Thankfully, the damage that your mom perceived was done to your hair wasn’t visible on your graduation day, and as it grew out over the summer, the memory of that haircut began to fade. It wasn’t until your next haircut at Barbare that memories of your old hairstylist and the disappointing haircut came back.
Months after that haircut, before you left home with too many boxes and suitcases, you mentioned briefly to your sister that you considered saying goodbye to the hairstylist. You considered the potential awkwardness of returning to the hair salon as you watch your trunk fill up with your things. As you continued to pack, your sister had came outside to help you. She ended up sitting on the front stoop and talking about her recent _____, then asked what was on your mind, which led to your eventual confession of regret for not saying goodbye during that last haircut.

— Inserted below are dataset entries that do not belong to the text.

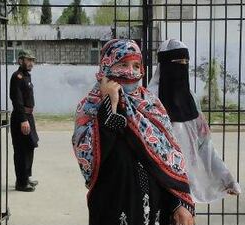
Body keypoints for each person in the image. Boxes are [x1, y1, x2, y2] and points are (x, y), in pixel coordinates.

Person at [72, 39, 195, 225]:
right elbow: (89, 165)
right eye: (122, 64)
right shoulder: (89, 108)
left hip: (155, 212)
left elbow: (171, 160)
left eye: (136, 65)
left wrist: (180, 203)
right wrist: (109, 105)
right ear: (106, 66)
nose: (130, 71)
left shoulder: (152, 105)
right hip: (113, 211)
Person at [148, 39, 241, 203]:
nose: (181, 67)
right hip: (158, 182)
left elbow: (205, 145)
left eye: (185, 62)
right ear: (164, 65)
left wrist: (227, 179)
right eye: (177, 62)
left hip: (186, 186)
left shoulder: (190, 98)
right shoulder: (149, 99)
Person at [9, 50, 39, 192]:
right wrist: (23, 120)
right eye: (28, 60)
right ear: (20, 61)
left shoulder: (27, 77)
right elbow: (17, 100)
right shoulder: (17, 77)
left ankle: (26, 177)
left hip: (28, 117)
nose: (31, 63)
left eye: (32, 60)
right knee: (21, 150)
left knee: (29, 146)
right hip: (21, 118)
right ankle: (21, 182)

Your sister giggled and punched you in the arm like she always did when you made a joke, but you were serious, which made you even more embarrassed. It felt unfinished – like there should have been some final haircut that ended with an embrace and her wishing you well in the future, a real goodbye before you moved away and probably never saw her again. But it would have never happened, and it was childish of you to want it.